Jack J. Garzella

Email: jgarzellaucsd.edu but replace the "a" with an "@"

Why don't you just put my email on your website so I can click on it and/or copy-paste it?

Email-harvesting bots roam the web, looking for email addresses of real people (probably so the bot owners can send lots of spam emails). Changing one's email in a human-readable way is quite common in academic websites. The fancy word for this is address munging.

What follows is a short demonstration of why it works:

How to make a simple email bot

You can make your own email bot! All the knowledge you need is contained in Automate the Boring Stuff with Python.

Here's what you need to do:

  1. Learn the Basics of Python (Chapters 1-6).

  2. Learn about Regular Expressions, and write one that matches valid email addresses (Chapter 7).

  3. Write a web scraper using Beatiful Soup that searches through web pages looking for emails (Chapter 12).

  4. Use an email sending module (Chapter 18) to send any email you want to the web addresses you found!

Now, you have a bot that, given a web page, searches for correctly formatted email address like "johndoe@example.com" and can send messages to those addresses.

Fighting the bots

Ok, now let's try to modify the bot to scrape academic websites for emails.
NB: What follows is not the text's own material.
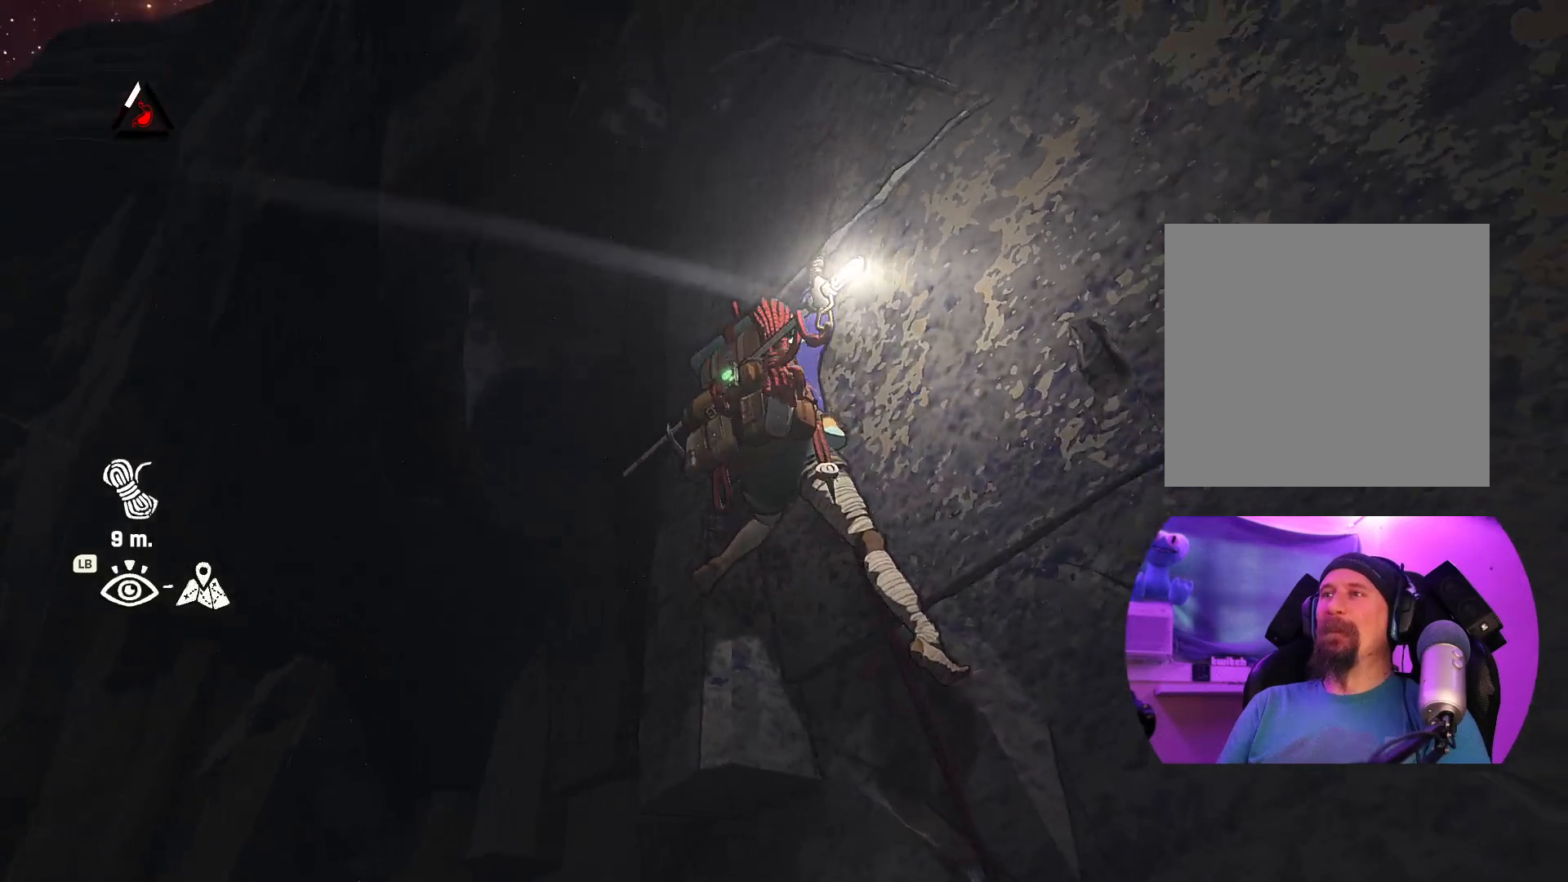
{"buttons": [], "left_stick": "center", "right_stick": "up-right", "events": []}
First, modify the bot to serach for both valid email addresses and emails that are formatted like my email.

Now, make the bot search for email addresses formatted correctly, like mine, and like Sam Spiro's.

Now, make the bot search for email addresses formatted correctly, like mine, like Sam Spiro's, and like Aaron Bertram's.

Now, make the bot search for email addresses formatted correctly, like mine, like Sam Spiro's, like Aaron Bertram's, and like Jennifer Balakrishnan's.

Now, make the bot search for email addresses formatted correctly, like mine, like Sam Spiro's, like Aaron Bertram's, like Jennifer Balakrishnan's, and like Chenyang Xu's.

...and hopefully at this point you see how hard it would be to make a bot that just gets any researcher's email.